Aufgaben —
**1)** Welchen Rat gibt Hauke Brost laut dem Leitartikel zum Frauentag?
**2)** Prüfe anhand des Leitartikels zum Frauentag, ob die folgenden Aussagen zutreffen, und belege jede Antwort mit den ausschlaggebenden Worten des Textes als wörtlichem Zitat:
(a) Die Verfasserin schaltet morgens auf dem Weg zur Arbeit das Autoradio ein.
(b) Der Frauentag wurde vor weniger als 50 Jahren ins Leben gerufen.
(c) Die Moderatoren reagierten auf den Beitrag mit Gelächter.
**3)** Führe den Leitartikel zum Frauentag ab seinem letzten Wort fort.

Textauszug —
BERLINER MORGENPOST: Ohne Männer geht es einfach nicht – Leitartikel von Beatrix Fricke

Jeden Morgen auf dem Weg zur Arbeit schalte ich
mein Autoradio ein, um mich auf den neuesten Stand zu bringen. Wenn
es um Nachrichten und die schlimmsten Staus geht, werde ich meist
auch ganz gut bedient. Bei den sogenannten unterhaltsamen Beiträgen
bröselt allerdings nicht selten der Staub aus den Lautsprechern.
Gestern zum Beispiel, als „Geschlechterexperte“ Hauke Brost zur
Erklärung anhob, warum Männer beim Einkaufen so schnell ungeduldig
werden. Der Mann als solcher shoppe einfach nicht gern, erklärte der
Autor, während für die Frau das Einkaufen ein „sinnliches Erlebnis“
sei. Sein Rat: Frauen sollten lieber allein einkaufen – und den Mann
erst hinzuholen, wenn er seine Kreditkarte zücken muss. Bei den
Moderatoren sorgte der klischeehafte Beitrag für Gelächter, bei mir
für Augenrollen. Ganz ehrlich: Frauen brauchen keinen Mann zum
Bezahlen. Das erledigen wir selbst – mit Stolz und eigener Karte.
Dass es – zumindest vielen von uns in der westlichen Welt – so geht,
haben wir nicht zuletzt den vielen Frauenrechtlerinnen zu verdanken.
Auch den mutigen Vorkämpferinnen, die vor mehr als 100 Jahren den
Frauentag ins Leben riefen, der heute international gefeiert wird.
Allerdings geht es an diesem Tag gar nicht so sehr ums Feiern. Es
geht um das, was noch getan werden muss, damit Frauen weltweit
geachtet werden und die verdiente Gleichstellung erhalten. Sei es
politisch, sozial oder ökonomisch. Und da gibt es auch in Deutschland
noch einiges zu wuppen, etwa beim Thema Lohngerechtigkeit oder
angesichts des Mangels an weiblichen Führungskräften. Doch anders als
an der Ladentheke, wo die Frau durchaus ihren Mann stehen kann,
können Fortschritte bei der Gleichberechtigung im Arbeits- und
Familienleben nicht ohne die Unterstützung des (Achtung Klischee!)

Einträge —
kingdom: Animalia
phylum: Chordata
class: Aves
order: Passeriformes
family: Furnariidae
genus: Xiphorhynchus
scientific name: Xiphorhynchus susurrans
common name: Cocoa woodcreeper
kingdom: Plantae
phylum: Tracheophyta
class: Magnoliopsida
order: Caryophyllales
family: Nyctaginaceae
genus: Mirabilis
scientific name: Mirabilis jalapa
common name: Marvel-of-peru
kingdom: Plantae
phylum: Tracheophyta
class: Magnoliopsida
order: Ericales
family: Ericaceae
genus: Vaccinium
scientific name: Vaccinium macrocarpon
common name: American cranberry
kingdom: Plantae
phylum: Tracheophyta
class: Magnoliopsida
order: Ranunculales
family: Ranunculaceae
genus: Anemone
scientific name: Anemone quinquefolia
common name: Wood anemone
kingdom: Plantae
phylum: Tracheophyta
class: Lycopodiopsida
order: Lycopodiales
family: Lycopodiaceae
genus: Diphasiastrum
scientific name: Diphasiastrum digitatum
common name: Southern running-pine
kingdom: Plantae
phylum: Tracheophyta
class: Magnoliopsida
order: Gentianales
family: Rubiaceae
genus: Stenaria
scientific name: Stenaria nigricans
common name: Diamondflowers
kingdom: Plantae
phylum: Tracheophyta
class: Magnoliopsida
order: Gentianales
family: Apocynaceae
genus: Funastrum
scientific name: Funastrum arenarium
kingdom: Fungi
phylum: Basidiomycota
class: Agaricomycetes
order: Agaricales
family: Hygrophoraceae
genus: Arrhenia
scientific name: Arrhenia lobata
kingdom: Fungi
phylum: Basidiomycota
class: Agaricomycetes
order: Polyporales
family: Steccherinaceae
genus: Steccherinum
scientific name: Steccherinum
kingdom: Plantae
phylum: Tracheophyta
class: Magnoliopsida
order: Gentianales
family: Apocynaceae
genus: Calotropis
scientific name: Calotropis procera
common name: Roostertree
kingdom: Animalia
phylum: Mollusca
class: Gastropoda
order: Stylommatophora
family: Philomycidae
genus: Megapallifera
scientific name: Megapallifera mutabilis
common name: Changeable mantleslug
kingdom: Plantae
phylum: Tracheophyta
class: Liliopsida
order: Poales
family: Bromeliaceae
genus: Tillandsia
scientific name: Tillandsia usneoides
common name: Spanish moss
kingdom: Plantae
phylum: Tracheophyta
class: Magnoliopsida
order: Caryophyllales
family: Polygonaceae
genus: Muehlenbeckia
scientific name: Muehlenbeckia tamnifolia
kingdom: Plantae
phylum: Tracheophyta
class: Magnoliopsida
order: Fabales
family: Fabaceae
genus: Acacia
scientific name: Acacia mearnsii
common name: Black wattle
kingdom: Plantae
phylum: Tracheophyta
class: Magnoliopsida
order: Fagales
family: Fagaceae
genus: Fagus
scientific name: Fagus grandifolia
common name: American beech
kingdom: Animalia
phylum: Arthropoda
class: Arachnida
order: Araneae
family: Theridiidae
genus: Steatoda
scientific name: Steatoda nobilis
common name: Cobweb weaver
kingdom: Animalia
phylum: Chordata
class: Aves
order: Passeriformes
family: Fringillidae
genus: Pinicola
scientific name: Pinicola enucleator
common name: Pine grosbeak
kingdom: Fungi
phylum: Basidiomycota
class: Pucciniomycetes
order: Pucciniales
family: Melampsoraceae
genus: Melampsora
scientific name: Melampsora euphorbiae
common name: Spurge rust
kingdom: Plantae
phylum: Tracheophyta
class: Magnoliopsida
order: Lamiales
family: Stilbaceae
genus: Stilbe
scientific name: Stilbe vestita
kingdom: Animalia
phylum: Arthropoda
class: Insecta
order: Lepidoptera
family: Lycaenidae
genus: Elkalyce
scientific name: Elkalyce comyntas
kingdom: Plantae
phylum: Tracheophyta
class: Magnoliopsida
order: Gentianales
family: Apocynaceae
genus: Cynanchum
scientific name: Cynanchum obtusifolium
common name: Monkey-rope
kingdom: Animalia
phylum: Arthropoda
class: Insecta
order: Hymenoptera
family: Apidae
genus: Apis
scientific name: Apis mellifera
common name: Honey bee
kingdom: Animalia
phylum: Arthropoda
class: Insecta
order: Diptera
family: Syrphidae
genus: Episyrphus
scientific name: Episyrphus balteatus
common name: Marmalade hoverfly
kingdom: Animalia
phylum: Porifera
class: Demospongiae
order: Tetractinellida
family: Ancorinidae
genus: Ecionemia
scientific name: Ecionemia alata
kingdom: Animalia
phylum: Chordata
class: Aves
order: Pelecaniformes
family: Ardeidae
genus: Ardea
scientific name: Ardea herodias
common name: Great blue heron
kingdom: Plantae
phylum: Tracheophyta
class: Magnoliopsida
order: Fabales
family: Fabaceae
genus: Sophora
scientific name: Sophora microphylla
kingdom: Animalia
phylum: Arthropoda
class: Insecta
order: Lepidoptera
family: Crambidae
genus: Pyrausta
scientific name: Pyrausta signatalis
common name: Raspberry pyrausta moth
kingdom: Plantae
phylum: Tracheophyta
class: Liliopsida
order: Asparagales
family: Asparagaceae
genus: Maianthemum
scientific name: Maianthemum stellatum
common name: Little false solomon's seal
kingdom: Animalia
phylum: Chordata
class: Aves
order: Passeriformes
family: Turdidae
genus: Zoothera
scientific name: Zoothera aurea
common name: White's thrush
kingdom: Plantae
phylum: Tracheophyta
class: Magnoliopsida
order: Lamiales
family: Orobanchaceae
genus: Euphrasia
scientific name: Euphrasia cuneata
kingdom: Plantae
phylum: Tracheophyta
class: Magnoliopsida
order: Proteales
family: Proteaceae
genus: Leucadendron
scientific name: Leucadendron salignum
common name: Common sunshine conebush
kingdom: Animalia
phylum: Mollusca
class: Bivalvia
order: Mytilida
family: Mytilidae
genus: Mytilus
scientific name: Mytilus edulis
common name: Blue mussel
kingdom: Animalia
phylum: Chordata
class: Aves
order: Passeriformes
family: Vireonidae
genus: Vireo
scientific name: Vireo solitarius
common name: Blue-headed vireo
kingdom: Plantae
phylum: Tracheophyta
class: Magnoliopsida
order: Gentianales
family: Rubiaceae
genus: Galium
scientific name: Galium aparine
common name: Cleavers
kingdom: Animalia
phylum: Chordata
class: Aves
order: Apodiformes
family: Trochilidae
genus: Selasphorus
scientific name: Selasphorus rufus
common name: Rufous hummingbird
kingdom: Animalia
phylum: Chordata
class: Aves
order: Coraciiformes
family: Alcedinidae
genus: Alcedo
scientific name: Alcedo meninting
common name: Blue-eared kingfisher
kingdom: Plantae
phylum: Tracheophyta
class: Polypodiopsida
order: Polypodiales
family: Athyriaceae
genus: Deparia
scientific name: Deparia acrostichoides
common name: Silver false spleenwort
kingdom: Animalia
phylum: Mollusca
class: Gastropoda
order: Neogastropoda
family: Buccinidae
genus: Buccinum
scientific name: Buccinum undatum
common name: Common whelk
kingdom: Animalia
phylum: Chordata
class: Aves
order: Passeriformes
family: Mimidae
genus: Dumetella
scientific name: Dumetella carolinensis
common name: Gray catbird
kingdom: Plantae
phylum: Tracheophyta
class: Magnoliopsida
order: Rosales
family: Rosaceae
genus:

Antworten je Aufgabe —
**1)** Frauen sollten lieber allein einkaufen und den Mann erst hinzuholen, wenn er seine Kreditkarte zücken muss.

**2)**
(a) Ja: „Jeden Morgen auf dem Weg zur Arbeit schalte ich mein Autoradio ein“
(b) Nein: „die vor mehr als 100 Jahren den Frauentag ins Leben riefen“
(c) Ja: „Bei den Moderatoren sorgte der klischeehafte Beitrag für Gelächter“

**3)**
starken Geschlechts stattfinden. Und hier liegt die Pointe: Die
Männer müssen mitziehen, damit es keine ungleichen Löhne für gleiche
Arbeit mehr gibt. Damit eine Frauenquote eingeführt wird, die
talentierten weiblichen Mitarbeitern den Weg in die Chefetagen ebnet
(und erwiesenermaßen den Unternehmen und der gesamten Wirtschaft
zugutekommt). Damit Mütter genauso wie Väter arbeiten gehen können,
ohne dass die Kinder darunter leiden, der Haushalt zusammenbricht –
oder die Mutter selbst unter ihrer kräftezehrenden Mehrfachbelastung.
Es kommt nicht von ungefähr, dass der Traummann von heute praktische
Eigenschaften aufweisen soll. Jede zweite Frau möchte, dass ihr
Partner im Haushalt mithilft, heißt es in einer Umfrage, die der
Hausgerätehersteller Electrolux zum Frauentag in Auftrag gegeben hat.
Damit sind seine Qualitäten als Hausmann deutlich wichtiger als Geld
und Optik. Männer sollten hier die ganz praktischen Aspekte sehen:
Den Abwasch zu erledigen oder die Betten zu beziehen kostet nichts –
anders als die Geschenke, die das eigene schlechte Gewissen und die
Frau beruhigen sollen. Zudem sorgen solche Initiativen garantiert für
nachhaltigere Zufriedenheit der Liebsten und der Familie.
Geschlechtermacken-Experte Brost will heute im Radio übrigens darüber
referieren, warum Frauen ihre Leistungen vor anderen gern schmälern,
während Männer übertreiben. Ich bin gespannt.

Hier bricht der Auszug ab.